The document also shows that the U.S. government believed a key aim of the Khartoum siege was not to win freedom for jailed Palestinian terrorists but to punish the U.S.

"Initially, the main objective of the attack appeared to be to secure the release of Fatah/BSO leader Muhammed Awadh (Abu Daoud) from Jordanian captivity," it said.

"Information acquired subsequently reveals that the Fatah/BSO leaders did not expect Awadh to be freed, and indicates that one of the primary goals of the operation was to strike at the United States because of its efforts to achieve a Middle East peace settlement which many Arabs believe would be inimical to Palestinian interests."
Radioed instructions

The State Department has evidently been reluctant to publicly link Arafat or Fatah to the Khartoum attack.

According to the department's list of significant terrorist incidents, Cleo and Moore were killed by "members of the Black September organization."

Elsewhere, the department's background note on Sudan also contains a brief reference to the siege, attributing it to "Palestinian terrorists of the 'Black September' organization."

Mideast expert Daniel Pipes wrote in 1994 that, when pro-Israel organizations sought in 1986 to indict Arafat under U.S. law for his role in the Khartoum murders, the State Department "weighed in against such an indictment on the grounds that Arafat and his colleagues would some day be key to settlement of the Arab-Israeli conflict."

After Arafat died, Morton Klein of the Zionist Organization of America urged the Bush administration not to send a representative to the funeral of the man who had ordered the execution of the two U.S. diplomats, "just as the U.S. government will not send a representative to the funerals of Osama Bin Laden or Saddam Hussein one day."

In their 1990 book Inside the PLO, researchers Neil Livingstone and David Halevy wrote that the order to kill the diplomats came first from Arafat's commander Abu Iyad, who by radio from PLO headquarters in Beirut told the hostage-takers: "Remember Nahr al-Bard.
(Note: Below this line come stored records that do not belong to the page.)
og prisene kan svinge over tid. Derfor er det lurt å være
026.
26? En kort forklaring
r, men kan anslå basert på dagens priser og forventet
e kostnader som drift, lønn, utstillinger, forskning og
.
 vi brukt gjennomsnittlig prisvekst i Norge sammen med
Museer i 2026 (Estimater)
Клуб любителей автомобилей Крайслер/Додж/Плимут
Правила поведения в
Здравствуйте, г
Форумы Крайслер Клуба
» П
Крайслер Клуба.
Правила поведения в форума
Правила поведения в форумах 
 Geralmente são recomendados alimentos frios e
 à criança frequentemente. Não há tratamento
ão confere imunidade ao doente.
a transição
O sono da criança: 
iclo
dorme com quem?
The people's blood in the Nahr al-Bard cries out for vengeance. We and the rest of the world are watching you."

Nahr al-Bard (Cold River) was a reference to a terrorist training facility in Lebanon attacked earlier by Israel, and a code phrase ordering the gunmen to execute their hostages.
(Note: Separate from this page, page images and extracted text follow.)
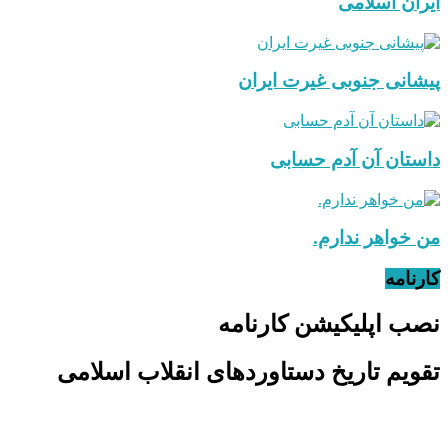
ایران اسلامی
پیشانی جنوبی غیرت ایران
داستان آن آدم حسابی
من خواهر ندارم.
کارنامه
نصب اپلیکیشن کارنامه
تقویم تاریخ دستاوردهای انقلاب اسلامی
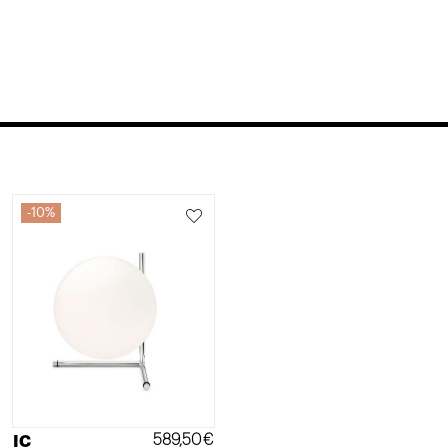
10%
589,50
€
IC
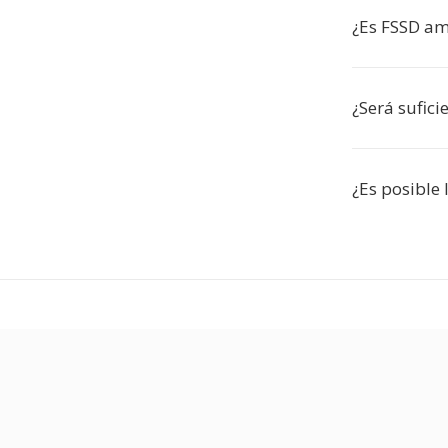
¿Es FSSD a
¿Será sufici
¿Es posible 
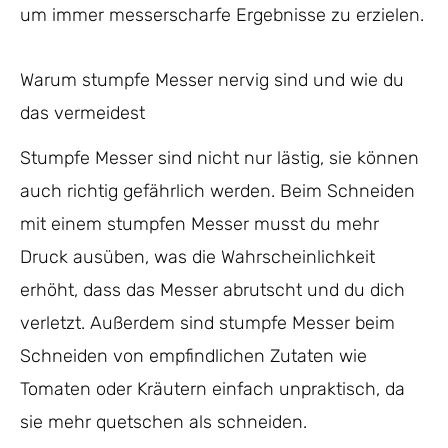
um immer messerscharfe Ergebnisse zu erzielen.
Warum stumpfe Messer nervig sind und wie du
das vermeidest
Stumpfe Messer sind nicht nur lästig, sie können
auch richtig gefährlich werden. Beim Schneiden
mit einem stumpfen Messer musst du mehr
Druck ausüben, was die Wahrscheinlichkeit
erhöht, dass das Messer abrutscht und du dich
verletzt. Außerdem sind stumpfe Messer beim
Schneiden von empfindlichen Zutaten wie
Tomaten oder Kräutern einfach unpraktisch, da
sie mehr quetschen als schneiden.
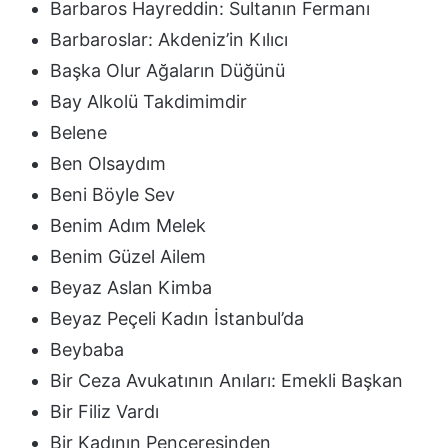
Barbaros Hayreddin: Sultanın Fermanı
Barbaroslar: Akdeniz’in Kılıcı
Başka Olur Ağaların Düğünü
Bay Alkolü Takdimimdir
Belene
Ben Olsaydım
Beni Böyle Sev
Benim Adım Melek
Benim Güzel Ailem
Beyaz Aslan Kimba
Beyaz Peçeli Kadın İstanbul’da
Beybaba
Bir Ceza Avukatının Anıları: Emekli Başkan
Bir Filiz Vardı
Bir Kadının Penceresinden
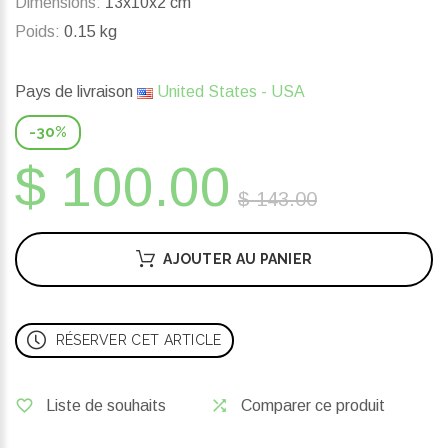
Dimensions:
13x10x2 cm
Poids:
0.15 kg
Pays de livraison
United States - USA
-30%
$ 100.00
$ 143.00
AJOUTER AU PANIER
RÉSERVER CET ARTICLE
Liste de souhaits
Comparer ce produit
Noel, Moore and Eid were then taken to the embassy basement and shot. "The terrorists fired from the floor upward, to prolong their agony of their victims by striking them first in the feet and legs, before administering the coup de grace," wrote Livingstone and Halevy.

A few minutes later, PLO headquarters radioed again, they wrote. This time it was Arafat himself, who asked whether the Nahr al-Bard code word had been understood. He was assured the instruction had already been carried out.
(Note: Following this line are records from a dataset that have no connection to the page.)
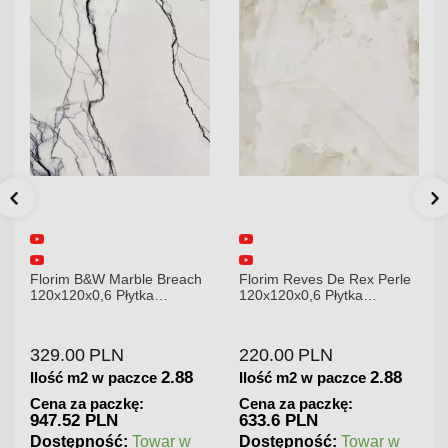
Florim B&W Marble Breach
Florim Reves De Rex Perle
120x120x0,6 Płytka
120x120x0,6 Płytka
Gresowa Wysoki Połysk
Gresowa Matowa
329.00
PLN
220.00
PLN
2.88
2.88
Ilość m2 w paczce
Ilość m2 w paczce
Cena za paczkę:
Cena za paczkę:
947.52 PLN
633.6 PLN
Dostępność:
Towar w
Dostępność:
Towar w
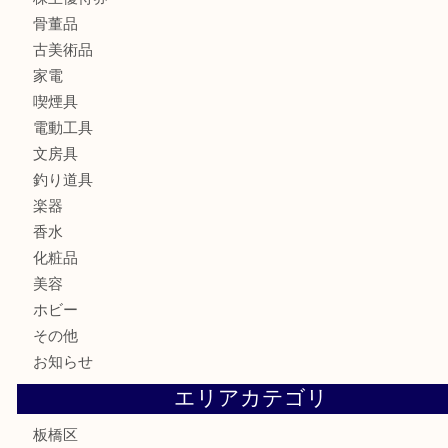
ブランド
時計
カメラ
食器
金貨
記念メダル
記念貨幣
古銭
切手
商品券
金券
鉄道模型
テレホンカード
株主優待券
骨董品
古美術品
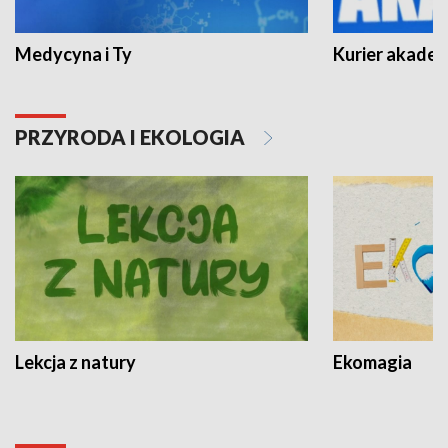
Medycyna i Ty
Kurier akadem
PRZYRODA I EKOLOGIA
Lekcja z natury
Ekomagia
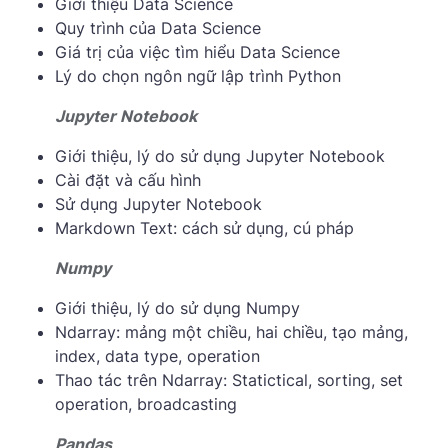
Giới thiệu Data Science
Quy trình của Data Science
Giá trị của việc tìm hiểu Data Science
Lý do chọn ngôn ngữ lập trình Python
Jupyter Notebook
Giới thiệu, lý do sử dụng Jupyter Notebook
Cài đặt và cấu hình
Sử dụng Jupyter Notebook
Markdown Text: cách sử dụng, cú pháp
Numpy
Giới thiệu, lý do sử dụng Numpy
Ndarray: mảng một chiều, hai chiều, tạo mảng,
index, data type, operation
Thao tác trên Ndarray: Statictical, sorting, set
operation, broadcasting
Pandas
Livingstone and Halevy said the radio messages were intercepted by the Israelis and transcripts handed to the State Department.

The terrorists surrendered to the Sudanese, who released two of them for "lack of evidence."

After the other six were interrogated, Sudanese vice president Mohammed Bakir said of the terrorists: "They relied on radio messages from Beirut Fatah headquarters, both for the order to kill the three diplomats and for their own surrender Sunday morning."

The six later went on trial, during which the commander, Salim Rizak, told the Sudanese court: "We carried out this operation on the orders of the Palestine Liberation Organization and should only be questioned by that organization."

In June 1973, they were found guilty of murdering the three diplomats and sentenced to life imprisonment. Hours later the Sudanese government commuted their sentences to seven years and flew them out of the country, handing them over to the PLO.

The Nixon administration downgraded relations and withdrew its new ambassador to Khartoum -- Cleo's successor -- in protest.

After Nixon resigned, the Ford administration began a step-by-step process of normalization relations with Khartoum.

The documents released on Monday include official correspondence showing how Washington expressed its dissatisfaction to Sudan, withdrew its envoy, and subsequently moved to restore diplomatic ties to normal.